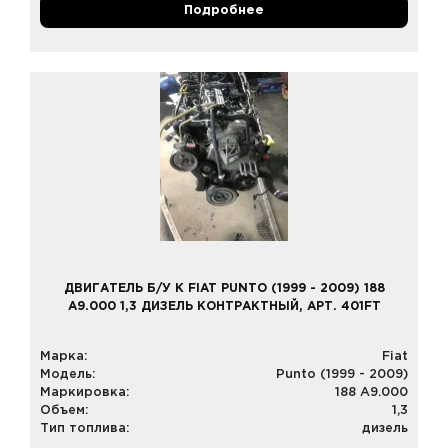
Подробнее
ДВИГАТЕЛЬ Б/У К FIAT PUNTO (1999 - 2009) 188
A9.000 1,3 ДИЗЕЛЬ КОНТРАКТНЫЙ, АРТ. 401FT
Марка:
Fiat
Модель:
Punto (1999 - 2009)
Маркировка:
188 A9.000
Объем:
1,3
Тип топлива:
дизель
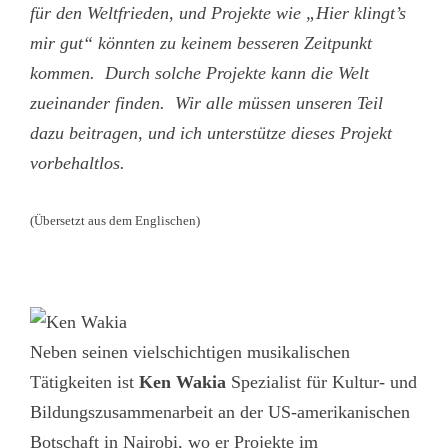
für den Weltfrieden, und Projekte wie „Hier klingt’s
mir gut“ könnten zu keinem besseren Zeitpunkt
kommen. Durch solche Projekte kann die Welt
zueinander finden. Wir alle müssen unseren Teil
dazu beitragen, und ich unterstütze dieses Projekt
vorbehaltlos.
(Übersetzt aus dem Englischen)
Neben seinen vielschichtigen musikalischen
Tätigkeiten ist
Ken Wakia
Spezialist für Kultur- und
Bildungszusammenarbeit an der US-amerikanischen
Botschaft in Nairobi, wo er Projekte im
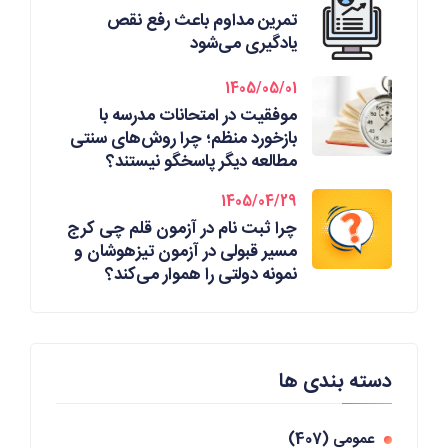
تمرین مداوم باعث رفع نقص
یادگیری می‌شود
1405/05/01
موفقیت در امتحانات مدرسه با
بازخورد منظم؛ چرا روش‌های سنتی
مطالعه دیگر پاسخگو نیستند؟
1405/04/29
چرا ثبت نام در آزمون قلم چی کرج
مسیر قبولی در آزمون تیزهوشان و
نمونه دولتی را هموار می‌کند؟
دسته بندی ها
عمومی
(407)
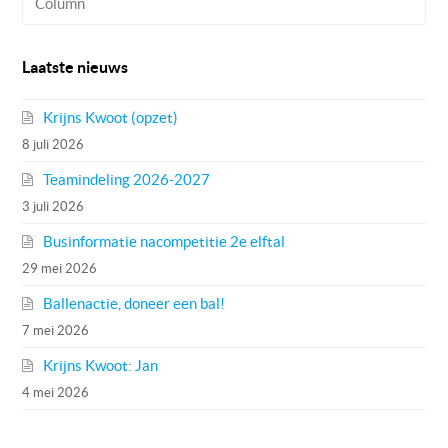
Column
Laatste nieuws
Krijns Kwoot (opzet)
8 juli 2026
Teamindeling 2026-2027
3 juli 2026
Businformatie nacompetitie 2e elftal
29 mei 2026
Ballenactie, doneer een bal!
7 mei 2026
Krijns Kwoot: Jan
4 mei 2026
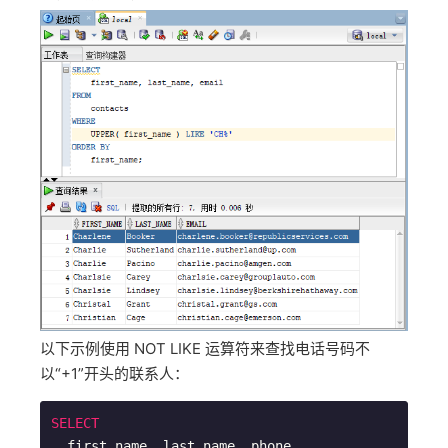
以下示例使用 NOT LIKE 运算符来查找电话号码不
以“+1”开头的联系人：
SELECT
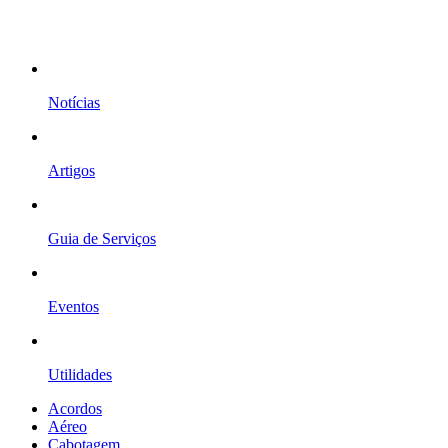
Notícias
Artigos
Guia de Serviços
Eventos
Utilidades
Acordos
Aéreo
Cabotagem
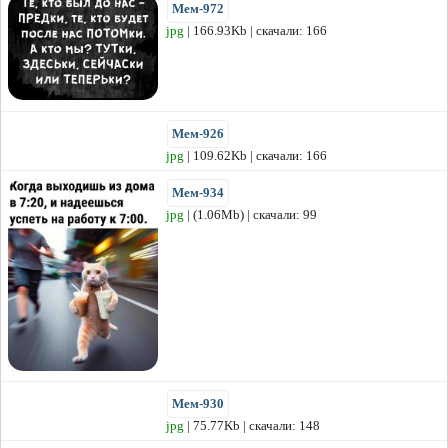
Мем-972
jpg
| 166.93Kb | скачали: 166
Мем-926
jpg
| 109.62Kb | скачали: 166
Мем-934
jpg
| (1.06Mb) | скачали: 99
Мем-930
jpg
| 75.77Kb | скачали: 148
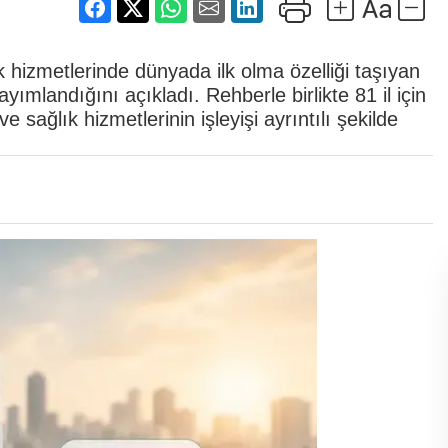
hizmetlerinde dünyada ilk olma özelliği taşıyan
ımlandığını açıkladı. Rehberle birlikte 81 il için
e sağlık hizmetlerinin işleyişi ayrıntılı şekilde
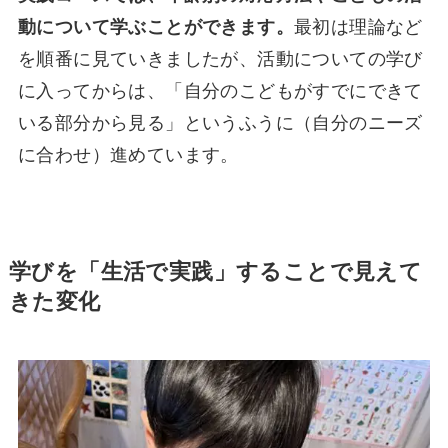
動について学ぶことができます。
最初は理論など
を順番に見ていきましたが、活動についての学び
に入ってからは、「自分のこどもがすでにできて
いる部分から見る」というふうに（自分のニーズ
に合わせ）進めています。
学びを「生活で実践」することで見えて
きた変化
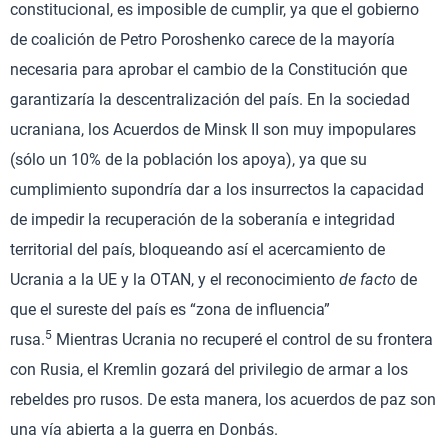
constitucional, es imposible de cumplir, ya que el gobierno
de coalición de Petro Poroshenko carece de la mayoría
necesaria para aprobar el cambio de la Constitución que
garantizaría la descentralización del país. En la sociedad
ucraniana, los Acuerdos de Minsk II son muy impopulares
(sólo un 10% de la población los apoya), ya que su
cumplimiento supondría dar a los insurrectos la capacidad
de impedir la recuperación de la soberanía e integridad
territorial del país, bloqueando así el acercamiento de
Ucrania a la UE y la OTAN, y el reconocimiento
de facto
de
que el sureste del país es “zona de influencia”
5
rusa.
Mientras Ucrania no recuperé el control de su frontera
con Rusia, el Kremlin gozará del privilegio de armar a los
rebeldes pro rusos. De esta manera, los acuerdos de paz son
una vía abierta a la guerra en Donbás.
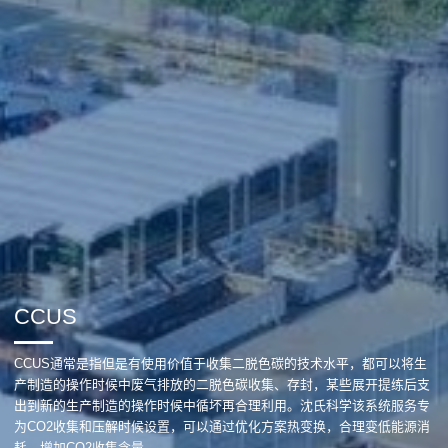
CCUS
CCUS通常是指但是有使用价值于收集二脱色碳的技术水平，都可以将生
产制造的操作时候中废气排放的二脱色碳收集、存封，某些展开提练后支
出到新的生产制造的操作时候中循坏再合理利用。沈氏科学该系统服务专
为CO2收集和压解时候设置，可以通过优化方案热变换，合理变低能源消
耗，增加CO2收集含量。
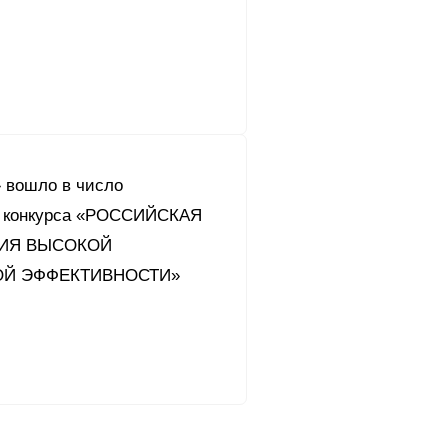
 вошло в число
й конкурса «РОССИЙСКАЯ
ИЯ ВЫСОКОЙ
Й ЭФФЕКТИВНОСТИ»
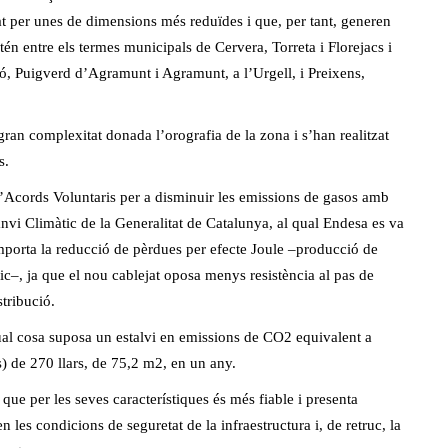
iat per unes de dimensions més reduïdes i que, per tant, generen
stén entre els termes municipals de Cervera, Torreta i Florejacs i
ió, Puigverd d’Agramunt i Agramunt, a l’Urgell, i Preixens,
 gran complexitat donada l’orografia de la zona i s’han realitzat
s.
’Acords Voluntaris per a disminuir les emissions de gasos amb
nvi Climàtic de la Generalitat de Catalunya, al qual Endesa es va
omporta la reducció de pèrdues per efecte Joule –producció de
ric–, ja que el nou cablejat oposa menys resistència al pas de
stribució.
ual cosa suposa un estalvi en emissions de CO2 equivalent a
s) de 270 llars, de 75,2 m2, en un any.
que per les seves característiques és més fiable i presenta
 les condicions de seguretat de la infraestructura i, de retruc, la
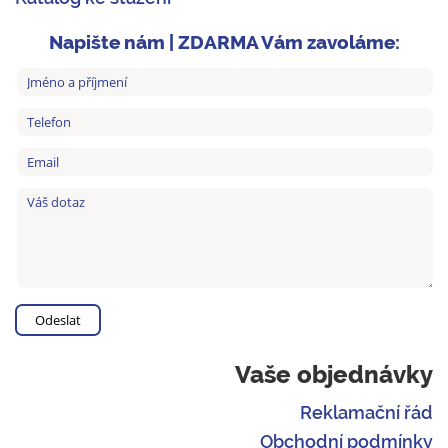
Napište nám | ZDARMA Vám zavoláme:
Vaše objednávky
Reklamační řád
Obchodní podmínky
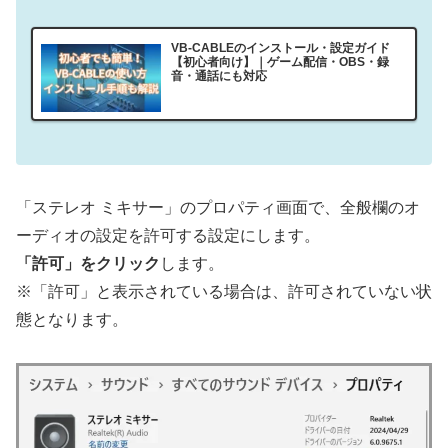
VB-CABLEのインストール・設定ガイド
【初心者向け】｜ゲーム配信・OBS・録
音・通話にも対応
「ステレオ ミキサー」のプロパティ画面で、全般欄のオ
ーディオの設定を許可する設定にします。
「許可」をクリック
します。
※「許可」と表示されている場合は、許可されていない状
態となります。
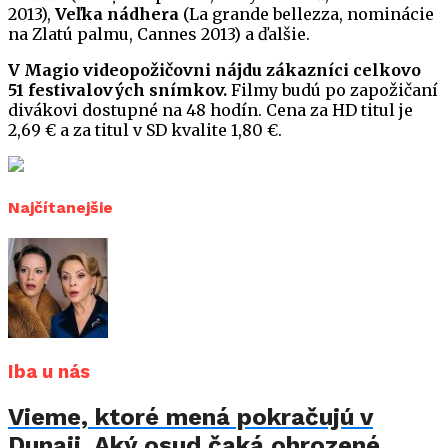
2013),
Veľka nádhera
(La grande bellezza, nominácie
na Zlatú palmu, Cannes 2013) a ďalšie.
V Magio videopožičovni nájdu zákazníci celkovo
51 festivalových snímkov.
Filmy budú po zapožičaní
divákovi dostupné na 48 hodín. Cena za HD titul je
2,69 € a za titul v SD kvalite 1,80 €.
Najčítanejšie
Iba u nás
Vieme, ktoré mená pokračujú v
Dunaji. Aký osud čaká ohrozené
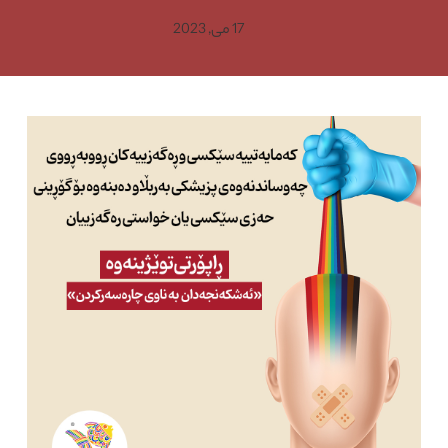
17 می, 2023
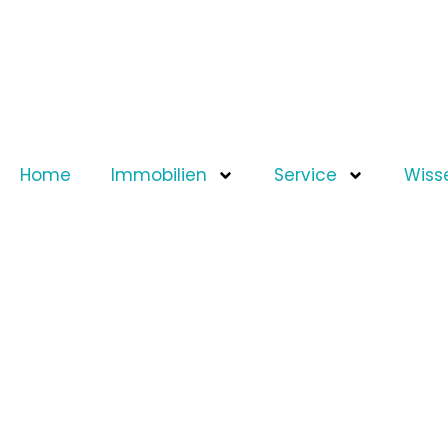
Home
Immobilien
Service
Wiss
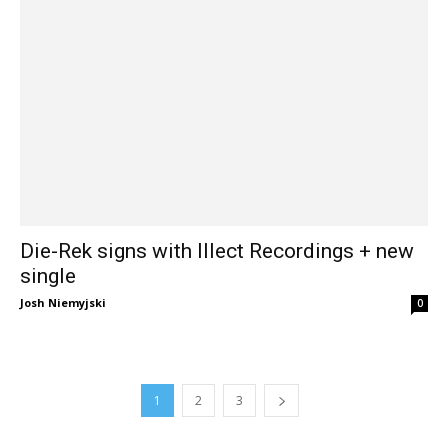
Die-Rek signs with Illect Recordings + new
single
Josh Niemyjski
0
1
2
3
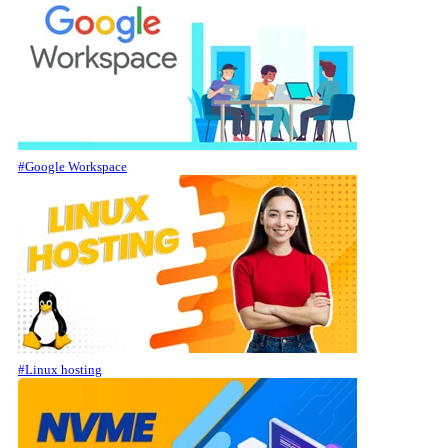
#Google Workspace
#Linux hosting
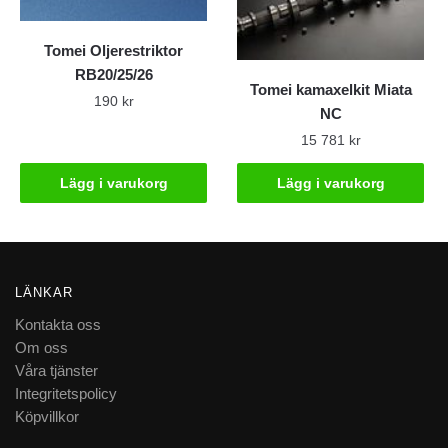
Tomei Oljerestriktor
RB20/25/26
Tomei kamaxelkit Miata
190
kr
NC
15 781
kr
Lägg i varukorg
Lägg i varukorg
LÄNKAR
Kontakta oss
Om oss
Våra tjänster
Integritetspolicy
Köpvillkor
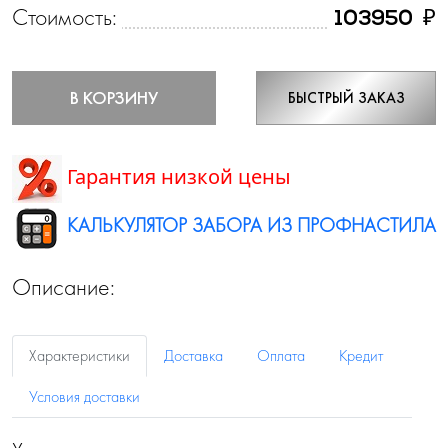
Стоимость:
₽
103950
В КОРЗИНУ
БЫСТРЫЙ ЗАКАЗ
Гарантия низкой цены
КАЛЬКУЛЯТОР ЗАБОРА ИЗ ПРОФНАСТИЛА
Описание:
Характеристики
Доставка
Оплата
Кредит
Условия доставки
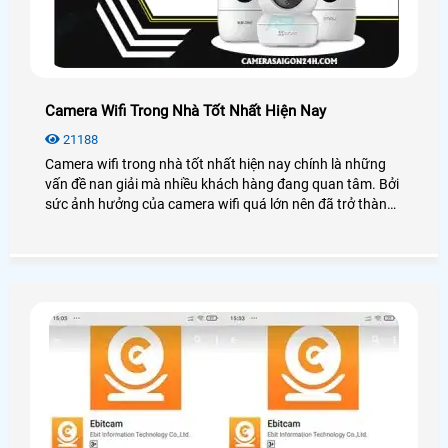
Camera Wifi Trong Nhà Tốt Nhất Hiện Nay
21188
Camera wifi trong nhà tốt nhất hiện nay chính là những
vấn đề nan giải mà nhiều khách hàng đang quan tâm. Bởi
sức ảnh hưởng của camera wifi quá lớn nên đã trở thành
xu hướng lắp đặt thiết bị an ninh hiện nay.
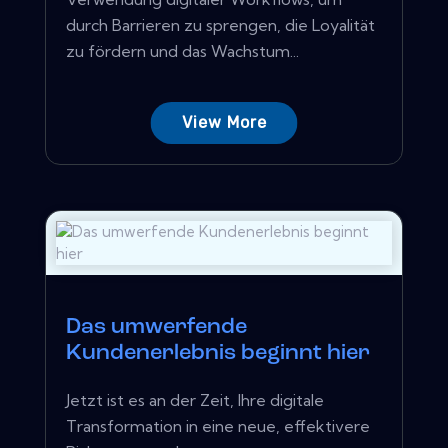
durch Barrieren zu sprengen, die Loyalität
zu fördern und das Wachstum...
View More
Das umwerfende
Kundenerlebnis beginnt hier
Jetzt ist es an der Zeit, Ihre digitale
Transformation in eine neue, effektivere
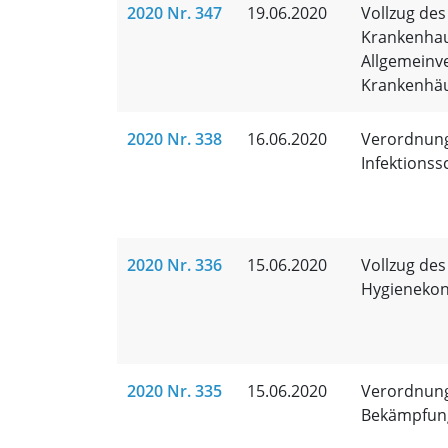
2020 Nr. 347
19.06.2020
Vollzug des
Krankenhau
Allgemeinve
Krankenhä
2020 Nr. 338
16.06.2020
Verordnung
Infektion
2020 Nr. 336
15.06.2020
Vollzug des
Hygienekon
2020 Nr. 335
15.06.2020
Verordnung
Bekämpfung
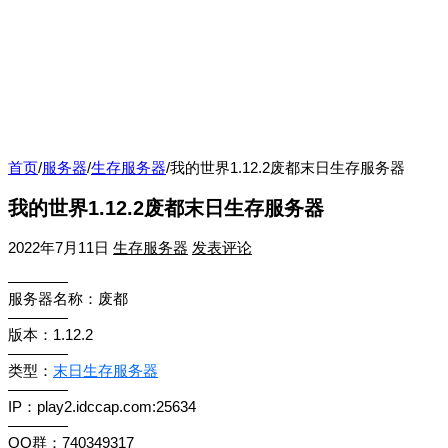
首页
/
服务器
/
生存服务器
/
我的世界1.12.2废都末日生存服务器
我的世界1.12.2废都末日生存服务器
2022年7月11日
生存服务器
发表评论
————
服务器名称：废都
————
版本：1.12.2
————
类型：
末日生存服务器
————
IP：play2.idccap.com:25634
————
QQ群：740349317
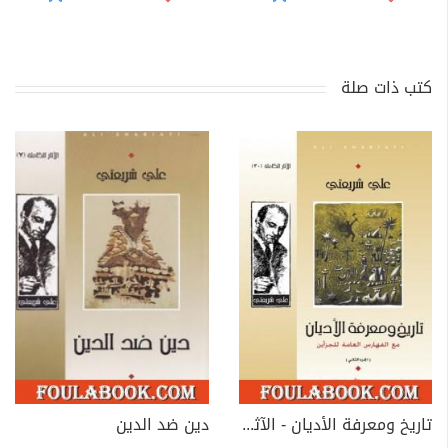
كتب ذات صلة
تاريخ ومعرفة الأديان - الآثار الكاملة
دين ضد الدين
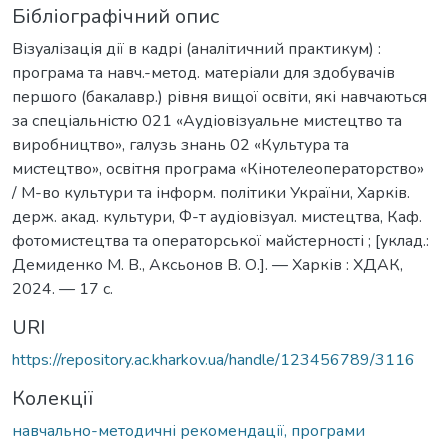
Бібліографічний опис
Візуалізація дії в кадрі (аналітичний практикум) :
програма та навч.-метод. матеріали для здобувачів
першого (бакалавр.) рівня вищої освіти, які навчаються
за спеціальністю 021 «Аудіовізуальне мистецтво та
виробництво», галузь знань 02 «Культура та
мистецтво», освітня програма «Кінотелеоператорство»
/ М-во культури та інформ. політики України, Харків.
держ. акад. культури, Ф-т аудіовізуал. мистецтва, Каф.
фотомистецтва та операторської майстерності ; [уклад.:
Демиденко М. В., Аксьонов В. О.]. — Харків : ХДАК,
2024. — 17 с.
URI
https://repository.ac.kharkov.ua/handle/123456789/3116
Колекції
навчально-методичні рекомендації, програми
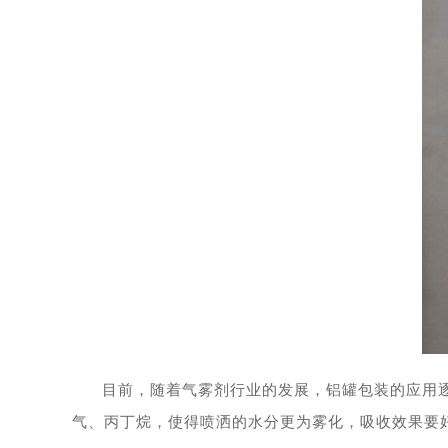
目前，随着气雾剂行业的发展，铝罐包装的应用
气、丙丁烷，使得喷洒的水分更为雾化，吸收效果要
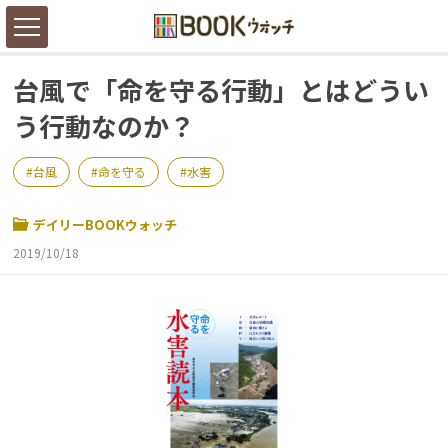
台風で「命を守る行動」とはどうい
う行動なのか？
台風
命を守る
水害
デイリーBOOKウォッチ
2019/10/18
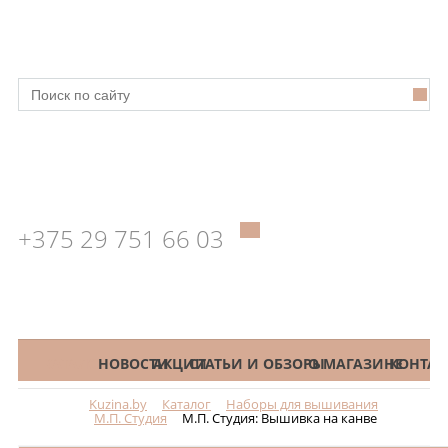
+375 29 751 66 03
КАТАЛОГ
НОВОСТИ
АКЦИИ
СТАТЬИ И ОБЗОРЫ
О МАГАЗИНЕ
КОНТАК
Kuzina.by
Каталог
Наборы для вышивания
Меню
М.П. Студия
М.П. Студия: Вышивка на канве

_Directive_: Look through the material above. Transcribe exactly the lines between the ones with "Jetzt ist es an der Zeit, Ihre digitale" and "كتب ذات صلة", inclusive, and keep pictures out.

_Output of the exercise_:
Jetzt ist es an der Zeit, Ihre digitale
Transformation in eine neue, effektivere
2020 Nr. 347
19.06.2020
Vollzug des
Krankenhau
Allgemeinve
Krankenhä
2020 Nr. 338
16.06.2020
Verordnung
Infektion
2020 Nr. 336
15.06.2020
Vollzug des
Hygienekon
2020 Nr. 335
15.06.2020
Verordnung
Bekämpfung
首页
/
服务器
/
生存服务器
/
我的世界1.12.2废都末日生存服务器
我的世界1.12.2废都末日生存服务器
2022年7月11日
生存服务器
发表评论
————
服务器名称：废都
————
版本：1.12.2
————
类型：
末日生存服务器
————
IP：play2.idccap.com:25634
————
QQ群：740349317
كتب ذات صلة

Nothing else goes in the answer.